Prosecutors say Couch and Ruan received kickbacks in exchange for prescribing huge amounts of Subsys, an instant-release form of fentanyl, from Insys Therapeutics, the drug’s manufacturer. Couch and Ruan were among the top prescribers of Subsys in the U.S.

But that wasn’t enough money, apparently, for the two doctors. Evidence showed they purchased $1.6 million worth of stock in Galena Biopharma, the manufacturer of Abstral, another instant-release form of fentanyl. Then, Couch and Ruan sought to manipulate the stock price by driving up Abstral sales. For an 18-month period, Ruan and Couch were the No. 1 and No. 2 prescribers of Abstral in the U.S. Nearly one out of three Abstral scripts were written by the two doctors.

Both Subsys and Abstral are FDA-indicated only for breakthrough cancer pain. Couch and Ruan prescribed the drugs off-label for neck, back and joint pain.

The two doctors also profited from a workers’ compensation dispensary they owned. Couch and Ruan received monthly kickbacks of up to $100,000 from a dispensary management company in exchange for dispensing certain drugs with high reimbursement rates. These kickbacks reached into the millions.

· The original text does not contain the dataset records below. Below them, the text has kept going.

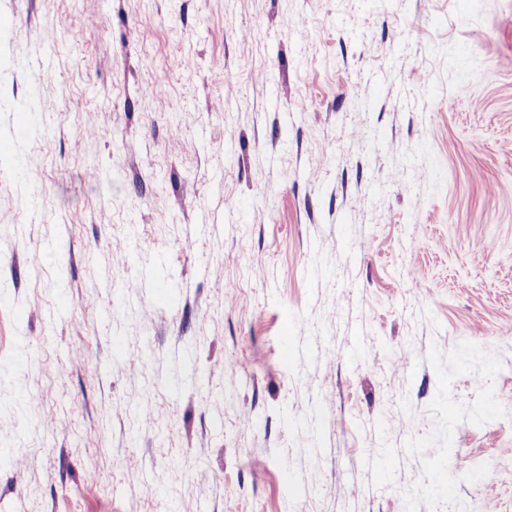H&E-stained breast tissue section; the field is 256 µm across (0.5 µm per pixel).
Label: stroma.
<instances>
[{
    "mask_svg": "<svg viewBox=\"0 0 512 512\" xmlns=\"http://www.w3.org/2000/svg\"><path fill=\"white\" fill-rule=\"evenodd\" d=\"M500 183L512 0H0V512H512Z\"/></svg>",
    "mask_w": 512,
    "mask_h": 512,
    "instance_id": "stroma-1",
    "label": "stroma"
}]
</instances>
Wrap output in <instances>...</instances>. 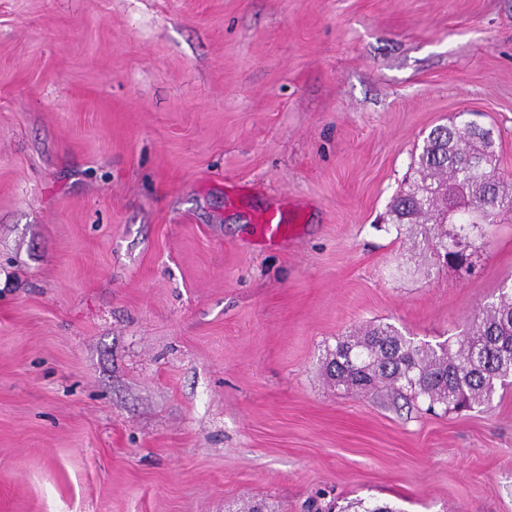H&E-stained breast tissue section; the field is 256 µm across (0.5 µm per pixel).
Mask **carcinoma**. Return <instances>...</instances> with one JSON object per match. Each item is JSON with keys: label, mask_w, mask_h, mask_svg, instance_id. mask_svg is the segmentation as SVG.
I'll return each mask as SVG.
<instances>
[{"label": "carcinoma", "mask_w": 512, "mask_h": 512, "mask_svg": "<svg viewBox=\"0 0 512 512\" xmlns=\"http://www.w3.org/2000/svg\"><path fill=\"white\" fill-rule=\"evenodd\" d=\"M410 168L389 221L420 230L435 256L452 262L456 244L472 248L483 227L512 218V189L499 176L490 128L477 136L464 122L437 125L415 148ZM478 213L482 225L473 223ZM323 366L327 381L347 392L386 387L393 399H421L430 409L489 408L497 390L512 383V284L479 308L452 345L418 343L389 324L367 323L326 350Z\"/></svg>", "instance_id": "carcinoma-1"}]
</instances>
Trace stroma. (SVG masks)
I'll list each match as a JSON object with an SVG mask.
<instances>
[{
  "instance_id": "1",
  "label": "stroma",
  "mask_w": 512,
  "mask_h": 512,
  "mask_svg": "<svg viewBox=\"0 0 512 512\" xmlns=\"http://www.w3.org/2000/svg\"><path fill=\"white\" fill-rule=\"evenodd\" d=\"M461 113L512 186V0H0V512H512V386L430 414L321 369L512 281V223L469 274L383 220ZM256 222L258 233L268 244L281 242L292 229V226L288 224V216L281 207L261 214Z\"/></svg>"
}]
</instances>
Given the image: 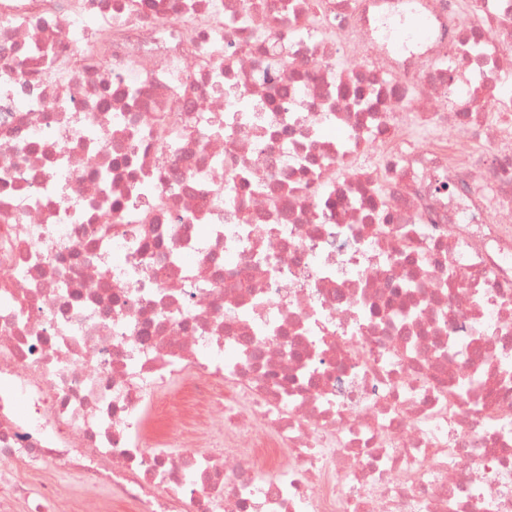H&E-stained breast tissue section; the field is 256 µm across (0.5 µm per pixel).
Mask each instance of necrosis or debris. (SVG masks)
I'll list each match as a JSON object with an SVG mask.
<instances>
[{"label":"necrosis or debris","instance_id":"obj_1","mask_svg":"<svg viewBox=\"0 0 512 512\" xmlns=\"http://www.w3.org/2000/svg\"><path fill=\"white\" fill-rule=\"evenodd\" d=\"M15 500L512 512V0H0ZM21 479L30 486H40L46 482L56 483L73 497H78L81 492L78 478L64 472L26 473L21 475Z\"/></svg>","mask_w":512,"mask_h":512}]
</instances>
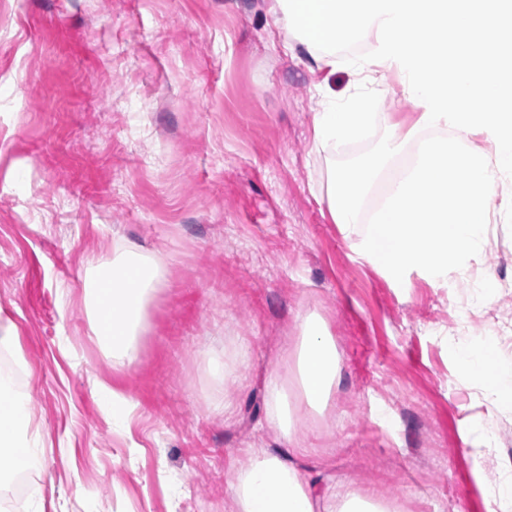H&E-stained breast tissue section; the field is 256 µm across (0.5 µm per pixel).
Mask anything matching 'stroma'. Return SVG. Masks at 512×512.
Returning a JSON list of instances; mask_svg holds the SVG:
<instances>
[{
	"mask_svg": "<svg viewBox=\"0 0 512 512\" xmlns=\"http://www.w3.org/2000/svg\"><path fill=\"white\" fill-rule=\"evenodd\" d=\"M274 0H0V327L45 466L5 512H224L236 449L267 416L265 377L300 311L342 356L336 470L410 512H512V411L449 353L493 333L512 359V185L465 272L393 285L328 210L334 161L313 115L351 65L284 53ZM398 70L364 83L410 112ZM154 254L168 285L128 371L89 339L91 262ZM497 279L478 298L481 271ZM254 361L217 406L212 354ZM136 404L112 426L98 383Z\"/></svg>",
	"mask_w": 512,
	"mask_h": 512,
	"instance_id": "1",
	"label": "stroma"
}]
</instances>
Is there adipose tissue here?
<instances>
[{
  "label": "adipose tissue",
  "mask_w": 512,
  "mask_h": 512,
  "mask_svg": "<svg viewBox=\"0 0 512 512\" xmlns=\"http://www.w3.org/2000/svg\"><path fill=\"white\" fill-rule=\"evenodd\" d=\"M113 277L85 291L90 340L112 356V365L131 369L140 356V339L147 331V308L165 287L164 267L132 252L113 253ZM451 349L474 379L485 384L500 404L512 407V361L500 356L498 341L489 335L477 345L451 342ZM252 361L246 344L232 357L214 360L211 372L224 391L225 415H232L230 388L241 385ZM342 358L326 319L317 314L299 317V334L292 352L268 372L267 424L269 448H240L230 456L233 480L227 489L225 512H407L403 504L378 491L361 493L354 481L336 475L330 462L316 472L302 470L301 460L322 453L323 420L336 408L342 382ZM300 402L313 421L299 429L292 404ZM28 398L18 393L0 401V474L10 475L41 465L45 449L40 434H27Z\"/></svg>",
  "instance_id": "obj_1"
}]
</instances>
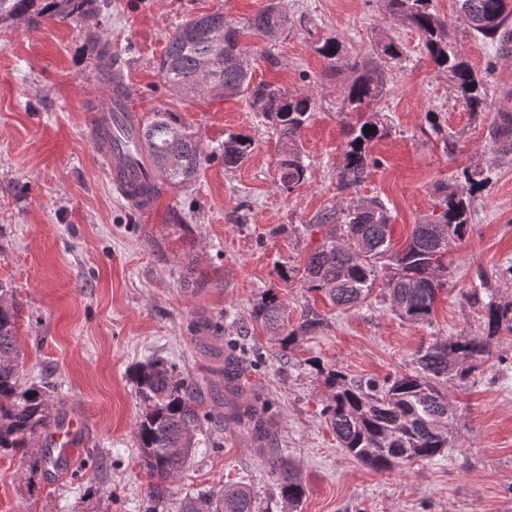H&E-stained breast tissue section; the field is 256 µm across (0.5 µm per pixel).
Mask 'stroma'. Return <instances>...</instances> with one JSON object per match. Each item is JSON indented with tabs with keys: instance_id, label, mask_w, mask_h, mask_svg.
<instances>
[{
	"instance_id": "35a3bbf8",
	"label": "stroma",
	"mask_w": 512,
	"mask_h": 512,
	"mask_svg": "<svg viewBox=\"0 0 512 512\" xmlns=\"http://www.w3.org/2000/svg\"><path fill=\"white\" fill-rule=\"evenodd\" d=\"M265 2L103 0L99 30L144 117L173 112L207 152L231 134L254 143L240 167L214 159L190 187L164 191L146 221L113 193L86 134L99 83L86 26L0 28V283L13 294L24 381L49 386L54 413L84 426L69 471L27 477L20 456L0 455V512H145L133 369L155 358L199 384L209 415L189 465L168 485L163 512L227 481L250 483L261 512H283L256 446L220 426L224 393L210 389V369L213 352L231 341L261 356L244 372L242 399L270 404L272 444L302 471L298 512H512V333H499L492 357L468 381L449 385L452 445L435 461L371 471L339 447L320 414L328 393L322 370L383 378L409 372L414 351L433 337L484 335L480 307L462 296L480 274L491 276L497 301L512 302V278L501 274L512 265V161L500 159L489 135L503 95H512V63L475 36L454 0H433L469 65L488 80L487 107L474 114L385 0H282L288 28L273 40L254 31L242 42L254 82L316 101L299 141L307 180L286 192L275 182L282 144L246 98L183 97L158 73L177 22L221 11L243 23ZM331 36L342 45L334 70L317 51ZM385 36L400 44L402 62L382 54ZM353 62L383 76L376 109L387 133L371 144L378 165L341 191L340 103ZM431 114L447 141L426 135ZM466 169L491 181L471 199L472 229L448 257V285L430 322H404L376 302L341 311L287 280L286 268L303 265L320 244L312 222L322 211L381 199L400 249L433 213L440 186L455 185ZM270 292L285 304L289 326L309 303L323 325L281 350L252 317Z\"/></svg>"
}]
</instances>
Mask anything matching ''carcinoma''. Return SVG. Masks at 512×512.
Wrapping results in <instances>:
<instances>
[{
    "mask_svg": "<svg viewBox=\"0 0 512 512\" xmlns=\"http://www.w3.org/2000/svg\"><path fill=\"white\" fill-rule=\"evenodd\" d=\"M99 0H0V25L18 20L39 24L48 19H75L89 28L97 27ZM460 15L471 29L494 47H500L512 18V0H456ZM389 15L415 28L437 68L448 72L466 107L482 112L487 107L486 85L454 46L448 22L432 8V0H386ZM219 22L224 42L218 43L204 27V21ZM288 14L271 2L248 21V26L268 37L288 27ZM340 43L326 38L316 51L335 67ZM248 50L241 42L237 22L224 13L202 14L181 22L170 35L158 71L172 91L188 94L201 79L200 69L208 65L209 93L219 97L243 96L254 111L276 126L284 151L278 161V186L292 192L306 180L308 166L298 145L301 130L315 110L311 94L288 95L270 83L252 84ZM344 93L342 110L357 115L348 126L344 164L338 172V189L357 186L366 171L379 163L369 145L386 134L375 120L373 110L381 96L383 79L358 65ZM373 131L366 133L364 128ZM491 135L500 144L501 154H512V113H498ZM142 142L153 156L161 186H178L197 177L209 160L200 143L188 135L173 113L158 111L144 123ZM253 151L245 135H228L212 155L235 168ZM490 177L481 172L464 174L457 190L440 189V212L413 225L406 246H391L392 224L384 204L378 199L349 203L321 212L314 226L328 227L323 241L299 267L288 269V279L302 281L309 290L323 293L339 310L362 304L382 283L381 294L401 320L411 324L430 321L438 293L448 284V253L453 244L470 231L469 198L483 189ZM491 290L486 276L481 285L467 291L474 305L482 306L487 333L484 336L437 337L421 345L413 354V371L394 378L349 379L342 372L324 373L330 388L323 411L344 452L375 471H392L413 461H432L448 450L452 414L448 384L465 380L478 364L493 354V343L502 325L512 332V303L483 299L481 290ZM254 318L274 336L286 352L323 325L324 316L314 307L303 309L297 326L284 322L283 305L276 294L262 299ZM19 345L15 334V309L0 304V452H19L29 471L49 473L51 446L42 436L63 419L53 413L49 389L21 382L18 368ZM246 360L236 346L211 369L224 387L242 390ZM135 382L143 410L136 422L138 459L152 478L147 499L159 505L167 498L166 482L186 468L198 446L196 436L203 431L206 415L201 412L200 387L177 376L164 359L150 360L135 369ZM252 426L255 440L262 442L268 429V407L251 403L224 415V424ZM265 466L275 482V493L286 512H297L305 488L298 467L284 448L262 449ZM180 512H258L251 484L240 481L217 491L199 493L183 500Z\"/></svg>",
    "mask_w": 512,
    "mask_h": 512,
    "instance_id": "carcinoma-1",
    "label": "carcinoma"
}]
</instances>
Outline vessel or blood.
<instances>
[{
    "instance_id": "obj_1",
    "label": "vessel or blood",
    "mask_w": 512,
    "mask_h": 512,
    "mask_svg": "<svg viewBox=\"0 0 512 512\" xmlns=\"http://www.w3.org/2000/svg\"><path fill=\"white\" fill-rule=\"evenodd\" d=\"M142 116L130 95L125 94L123 82H116L111 93L88 115L87 133L95 144L102 169L113 191L142 216L152 214L156 195L150 191L158 174L150 166L143 149L127 151L123 138H136Z\"/></svg>"
}]
</instances>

How rich did the two doctors get? Couch and Ruan have agreed to forfeit to the U.S. several houses, beach condos and 23 luxury cars, including multiple Bentleys, Lamborghinis, Mercedes and Ferraris. They’ve been ordered to pay almost $14 million in restitution to Medicare, Blue Cross/Blue Shield of Alabama, Tricare and United Health Group.

After a seven-week trial, 81 witnesses and three days of deliberation, a federal jury convicted Couch and Ruan of a laundry list of charges, including conspiracy to:

  • Prescribe Schedule II and III Controlled Substances outside the usual course of professional practice
  • Prescribe more than 40 grams of fentanyl outside the usual course of professional practice
  • Commit healthcare fraud
  • Receive illegal kickback from two dispensary management companies related to their workers’ comp dispensary
  • Receive illegal kickbacks from Insys in exchange for prescribing Subsys.

Both doctors were also convicted of several substantive illegal drug distribution counts related to prescriptions written to particular patients.